[Saved entries]
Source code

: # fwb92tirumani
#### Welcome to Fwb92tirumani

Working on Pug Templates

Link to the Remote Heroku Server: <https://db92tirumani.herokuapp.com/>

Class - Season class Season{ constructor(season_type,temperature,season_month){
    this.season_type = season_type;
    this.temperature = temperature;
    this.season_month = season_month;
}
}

» Task instructions
Show all lines above holding the word "this".

» Response
    this.season_type = season_type;
    this.temperature = temperature;
    this.season_month = season_month;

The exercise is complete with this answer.